Media Strangely Silent on the Other Grieving Parent
Khizr Khan has become a household name over the last week. The Muslim Gold Star father spoke out against Donald Trump at the Democratic National Convention, bringing news anchors to tears and drawing the Republican nominee into an unwise confrontation that could have disastrous effects on his poll numbers as the general election begins in earnest. Khan’s speech received so much coverage that it boosted sales of pocket-sized copies of the Constitution, one of which the Muslim used as a prop on stage when asking if Trump had ever read the document.
Contrast that with Patricia Smith, whose son Sean was killed in the attack on the U.S. embassy in Benghazi. Smith, speaking at the Republican National Convention in Cleveland, said, “For all of this loss, for all of this grief, for all of the cynicism the tragedy in Benghazi has wrought upon America, I blame Hillary Clinton. I blame Hillary Clinton personally for the death of my son.”

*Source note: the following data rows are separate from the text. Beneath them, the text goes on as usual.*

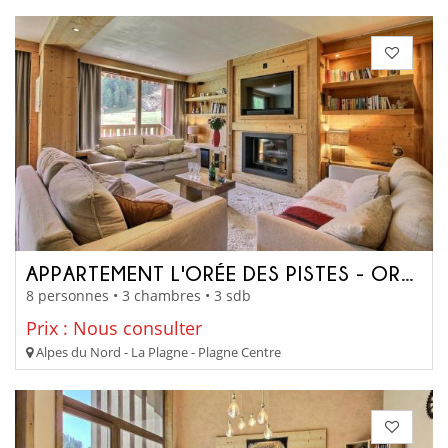
APPARTEMENT L'ORÉE DES PISTES - OREEGARDA
8 personnes • 3 chambres • 3 sdb
Prix : Nous consulter
Alpes du Nord - La Plagne - Plagne Centre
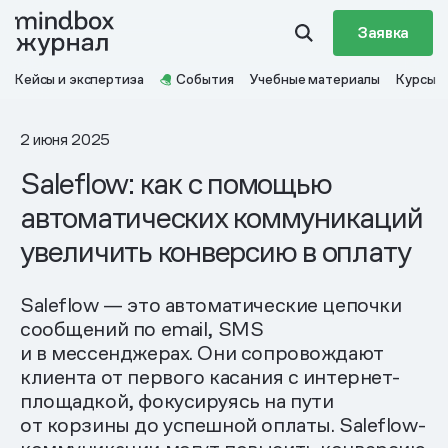
Заявка
Кейсы и экспертиза
События
Учебные материалы
Курсы
2 июня 2025
Saleflow: как с помощью
автоматических коммуникаций
увеличить конверсию в оплату
Saleflow — это автоматические цепочки
сообщений по email, SMS
и в мессенджерах. Они сопровождают
клиента от первого касания с интернет-
площадкой, фокусируясь на пути
от корзины до успешной оплаты. Saleflow-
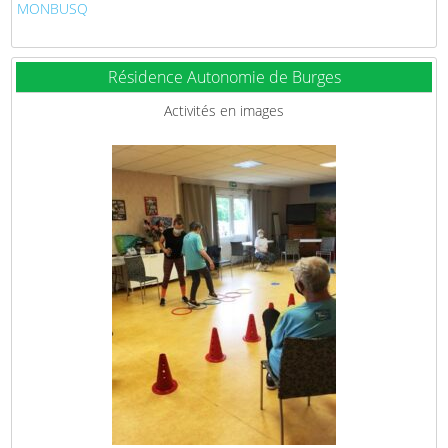
MONBUSQ
Résidence Autonomie de Burges
Activités en images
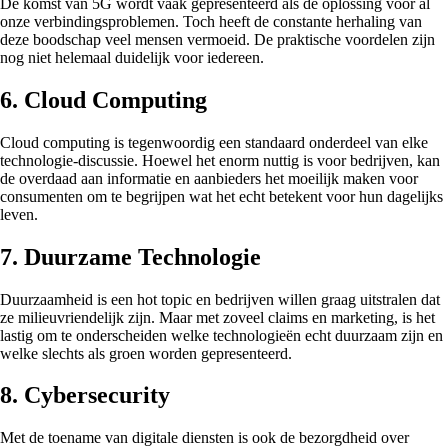
De komst van 5G wordt vaak gepresenteerd als de oplossing voor al
onze verbindingsproblemen. Toch heeft de constante herhaling van
deze boodschap veel mensen vermoeid. De praktische voordelen zijn
nog niet helemaal duidelijk voor iedereen.
6. Cloud Computing
Cloud computing is tegenwoordig een standaard onderdeel van elke
technologie-discussie. Hoewel het enorm nuttig is voor bedrijven, kan
de overdaad aan informatie en aanbieders het moeilijk maken voor
consumenten om te begrijpen wat het echt betekent voor hun dagelijks
leven.
7. Duurzame Technologie
Duurzaamheid is een hot topic en bedrijven willen graag uitstralen dat
ze milieuvriendelijk zijn. Maar met zoveel claims en marketing, is het
lastig om te onderscheiden welke technologieën echt duurzaam zijn en
welke slechts als groen worden gepresenteerd.
8. Cybersecurity
Met de toename van digitale diensten is ook de bezorgdheid over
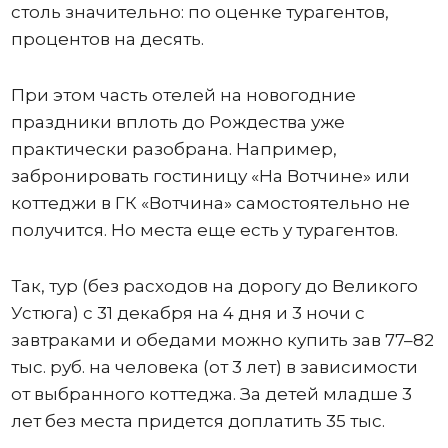
столь значительно: по оценке турагентов,
процентов на десять.
При этом часть отелей на новогодние
праздники вплоть до Рождества уже
практически разобрана. Например,
забронировать гостиницу «На Вотчине» или
коттеджи в ГК «Вотчина» самостоятельно не
получится. Но места еще есть у турагентов.
Так, тур (без расходов на дорогу до Великого
Устюга) с 31 декабря на 4 дня и 3 ночи с
завтраками и обедами можно купить зав 77–82
тыс. руб. на человека (от 3 лет) в зависимости
от выбранного коттеджа. За детей младше 3
лет без места придется доплатить 35 тыс.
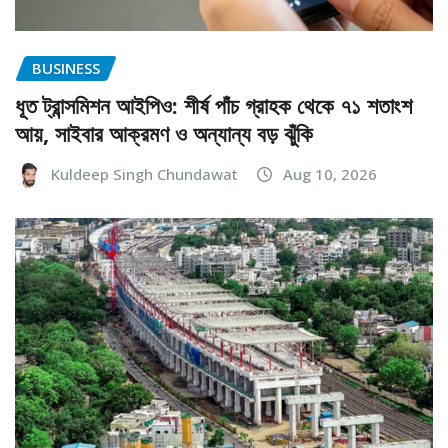
BUSINESS
ধূত ট্রান্সমিশন আইপিও: শীর্ষ পাঁচ গ্রাহক থেকে ৭১ শতাংশ
আয়, সাইবার আক্রমণ ও অন্যান্য বড় ঝুঁকি
Kuldeep Singh Chundawat
Aug 10, 2026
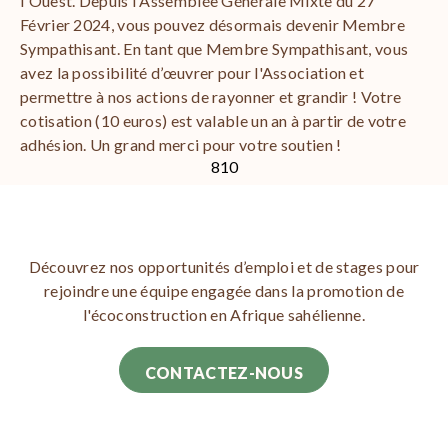
l'Ouest. Depuis l'Assemblée Générale Mixte du 27
Février 2024, vous pouvez désormais devenir Membre
Sympathisant. En tant que Membre Sympathisant, vous
avez la possibilité d’œuvrer pour l'Association et
permettre à nos actions de rayonner et grandir ! Votre
cotisation (10 euros) est valable un an à partir de votre
adhésion. Un grand merci pour votre soutien !
810
Découvrez nos opportunités d’emploi et de stages pour
rejoindre une équipe engagée dans la promotion de
l'écoconstruction en Afrique sahélienne.
CONTACTEZ-NOUS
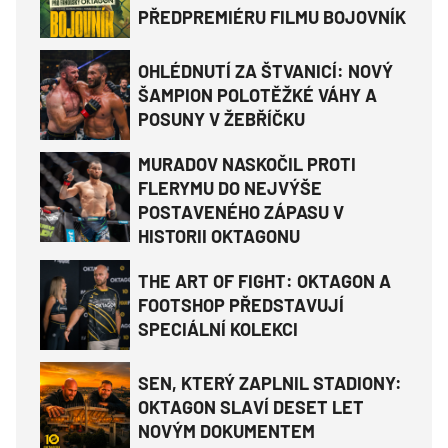
PŘEDPREMIÉRU FILMU BOJOVNÍK
OHLÉDNUTÍ ZA ŠTVANICÍ: NOVÝ
ŠAMPION POLOTĚŽKÉ VÁHY A
POSUNY V ŽEBŘÍČKU
MURADOV NASKOČIL PROTI
FLERYMU DO NEJVÝŠE
POSTAVENÉHO ZÁPASU V
HISTORII OKTAGONU
THE ART OF FIGHT: OKTAGON A
FOOTSHOP PŘEDSTAVUJÍ
SPECIÁLNÍ KOLEKCI
SEN, KTERÝ ZAPLNIL STADIONY:
OKTAGON SLAVÍ DESET LET
NOVÝM DOKUMENTEM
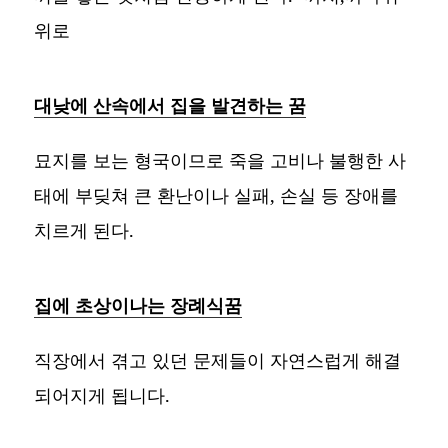
위로
대낮에 산속에서 집을 발견하는 꿈
묘지를 보는 형국이므로 죽을 고비나 불행한 사
태에 부딪쳐 큰 환난이나 실패, 손실 등 장애를
치르게 된다.
집에 초상이나는 장례식꿈
직장에서 겪고 있던 문제들이 자연스럽게 해결
되어지게 됩니다.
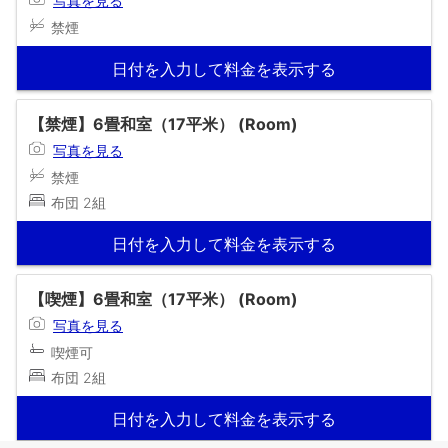
写真を見る
禁煙
日付を入力して料金を表示する
【禁煙】6畳和室（17平米） (Room)
写真を見る
禁煙
布団 2組
日付を入力して料金を表示する
【喫煙】6畳和室（17平米） (Room)
写真を見る
喫煙可
布団 2組
日付を入力して料金を表示する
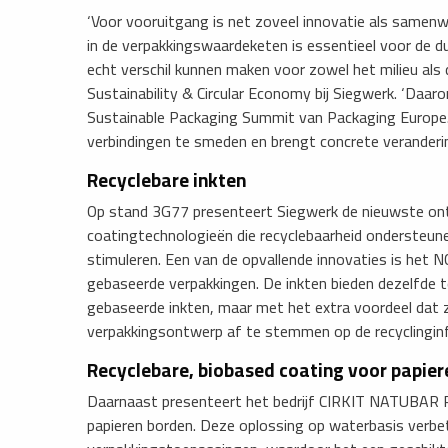
‘Voor vooruitgang is net zoveel innovatie als samenw
in de verpakkingswaardeketen is essentieel voor de 
echt verschil kunnen maken voor zowel het milieu als
Sustainability & Circular Economy bij Siegwerk. ‘Daa
Sustainable Packaging Summit van Packaging Europe. H
verbindingen te smeden en brengt concrete verander
Recyclebare inkten
Op stand 3G77 presenteert Siegwerk de nieuwste ontw
coatingtechnologieën die recyclebaarheid ondersteun
stimuleren. Een van de opvallende innovaties is het N
gebaseerde verpakkingen. De inkten bieden dezelfde 
gebaseerde inkten, maar met het extra voordeel dat ze
verpakkingsontwerp af te stemmen op de recyclinginf
​Recyclebare, biobased coating voor papie
Daarnaast presenteert het bedrijf CIRKIT NATUBAR P
papieren borden. Deze oplossing op waterbasis verbe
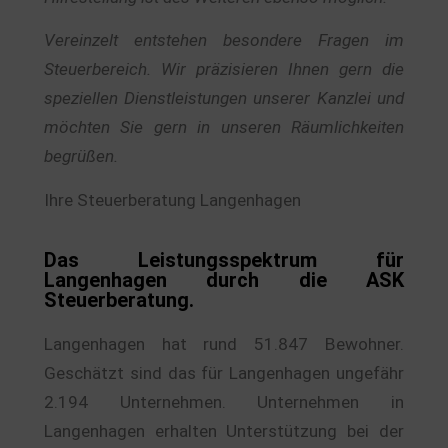
Vereinzelt entstehen besondere Fragen im
Steuerbereich. Wir präzisieren Ihnen gern die
speziellen Dienstleistungen unserer Kanzlei und
möchten Sie gern in unseren Räumlichkeiten
begrüßen.
Ihre Steuerberatung Langenhagen
Das Leistungsspektrum für
Langenhagen durch die ASK
Steuerberatung.
Langenhagen hat rund 51.847 Bewohner.
Geschätzt sind das für Langenhagen ungefähr
2.194 Unternehmen. Unternehmen in
Langenhagen erhalten Unterstützung bei der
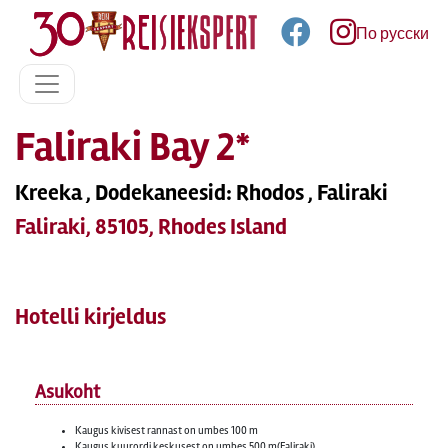
По русски
Faliraki Bay 2*
Kreeka , Dodekaneesid: Rhodos , Faliraki
Faliraki, 85105, Rhodes Island
Hotelli kirjeldus
Asukoht
Kaugus kivisest rannast on umbes 100 m
Kaugus kuurordi keskusest on umbes 500 m(Faliraki)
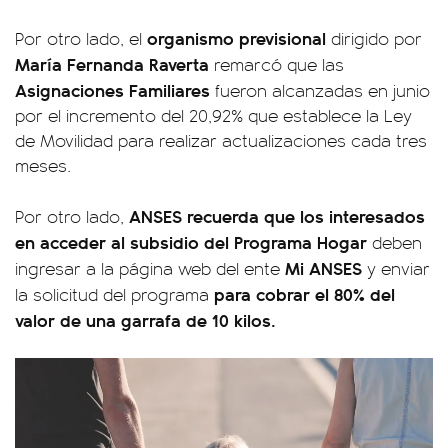
organismo previsional
Por otro lado, el
dirigido por
María Fernanda Raverta
remarcó que las
Asignaciones Familiares
fueron alcanzadas en junio
por el incremento del 20,92% que establece la Ley
de Movilidad para realizar actualizaciones cada tres
meses.
ANSES recuerda que los interesados
Por otro lado,
en acceder al subsidio del Programa Hogar
deben
Mi ANSES
ingresar a la página web del ente
y enviar
para cobrar el 80% del
la solicitud del programa
valor de una garrafa de 10 kilos.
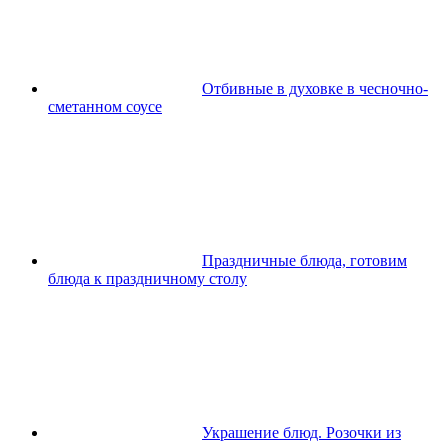
Отбивные в духовке в чесночно-
сметанном соусе
Праздничные блюда, готовим
блюда к праздничному столу
Украшение блюд. Розочки из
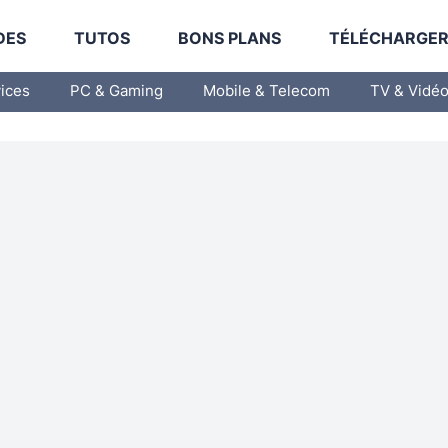
DES
TUTOS
BONS PLANS
TÉLÉCHARGE
vices
PC & Gaming
Mobile & Telecom
TV & Vidé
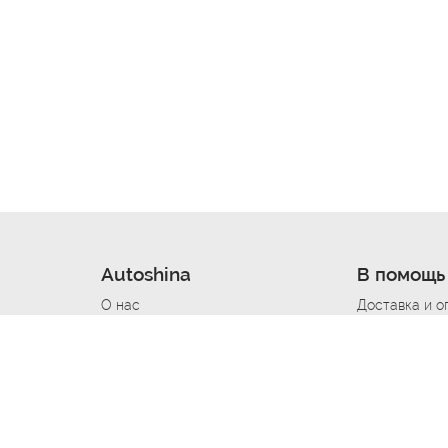
Autoshina
В помощь
О нас
Доставка и о
Новости
Купить в кре
Вакансии
Шины по авт
ин
Контакты
Все типораз
Политика возврата
Доставка шин
вании
Политика конфиденциальности
Полезно знат
Стать шинным поставщиком
Программа л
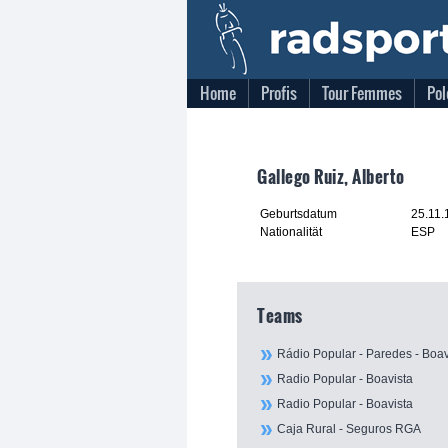
Home
Profis
Tour Femmes
Pol
Gallego Ruiz, Alberto
Geburtsdatum
25.11.
Nationalität
ESP
Teams
Rádio Popular - Paredes - Boav
Radio Popular - Boavista
Radio Popular - Boavista
Caja Rural - Seguros RGA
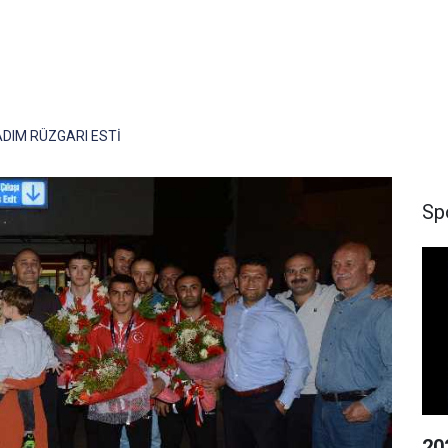
DIM RÜZGARI ESTİ
Sp
20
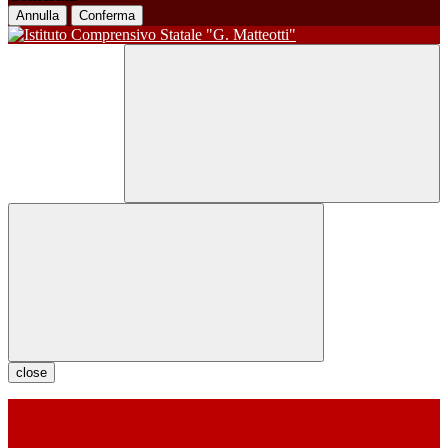
Annulla
Conferma
close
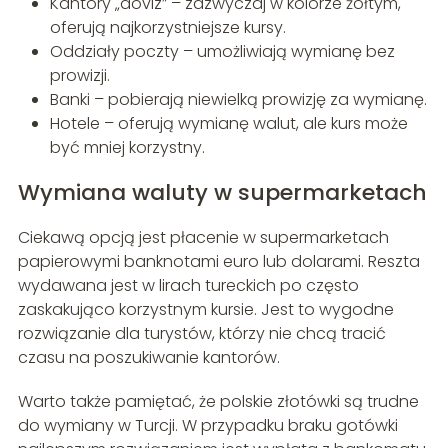
Kantory „doviz” – zazwyczaj w kolorze żółtym,
oferują najkorzystniejsze kursy.
Oddziały poczty – umożliwiają wymianę bez
prowizji.
Banki – pobierają niewielką prowizję za wymianę.
Hotele – oferują wymianę walut, ale kurs może
być mniej korzystny.
Wymiana waluty w supermarketach
Ciekawą opcją jest płacenie w supermarketach
papierowymi banknotami euro lub dolarami. Reszta
wydawana jest w lirach tureckich po często
zaskakująco korzystnym kursie. Jest to wygodne
rozwiązanie dla turystów, którzy nie chcą tracić
czasu na poszukiwanie kantorów.
Warto także pamiętać, że polskie złotówki są trudne
do wymiany w Turcji. W przypadku braku gotówki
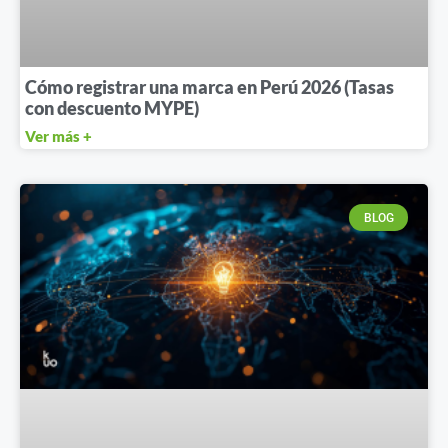
Cómo registrar una marca en Perú 2026 (Tasas
con descuento MYPE)
Ver más +
BLOG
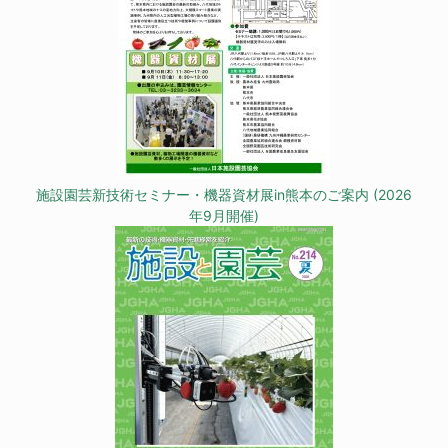
施設園芸新技術セミナー・機器資材展in熊本のご案内 (2026
年9月開催)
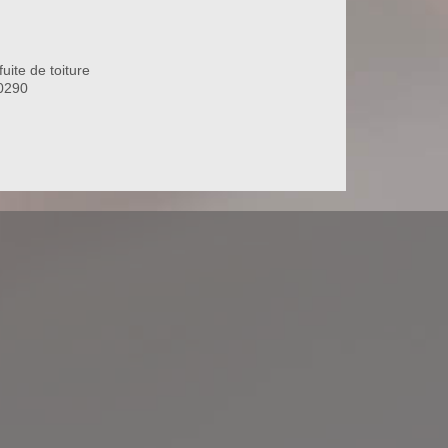
uite de toiture
80290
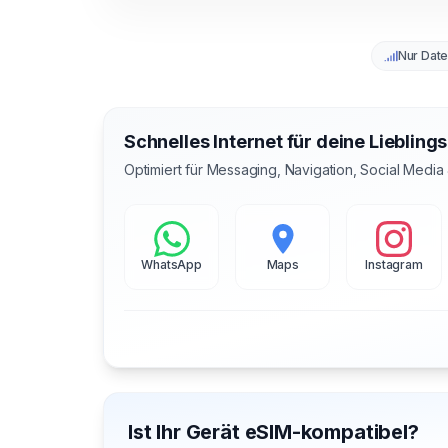
Nur Dat
Schnelles Internet für deine Liebling
Optimiert für Messaging, Navigation, Social Media
WhatsApp
Maps
Instagram
Ist Ihr Gerät eSIM-kompatibel?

Now Clinton, to her “credit,” avoided getting into a public feud with a grieving mother. Trump would have done well to follow her example.
But putting that aside, the media’s coverage of these two parents has been astoundingly unbalanced. According to Newsbusters, the big three networks gave the Khans 50 TIMES as much coverage as they gave Patricia Smith in the days after their respective speeches.
“In the days (July 19 to August 1) that followed Smith’s indictment of Clinton from the RNC podium, CBS (3 seconds) ABC (13 seconds) and NBC (54 seconds) gave her speech a total of just 70 seconds of coverage,” writes the media watchdog site. “In the four days (July 29 to August 1) following Khizr Khan and his wife Ghazala’s speech NBC (31 minutes, 39 seconds) offered the most amount of time followed by ABC (14 minutes, 21 seconds) and then CBS (9 minutes, 13 seconds).
This kind of media bias has a substantial impact on the tenor of the election, to say the least. And it’s already reflected in the polls; Trump has lost considerable ground in the days since Clinton accepted the nomination, thanks in no small part to the endless glorification of Khan’s speech and the endless criticism of Trump’s response.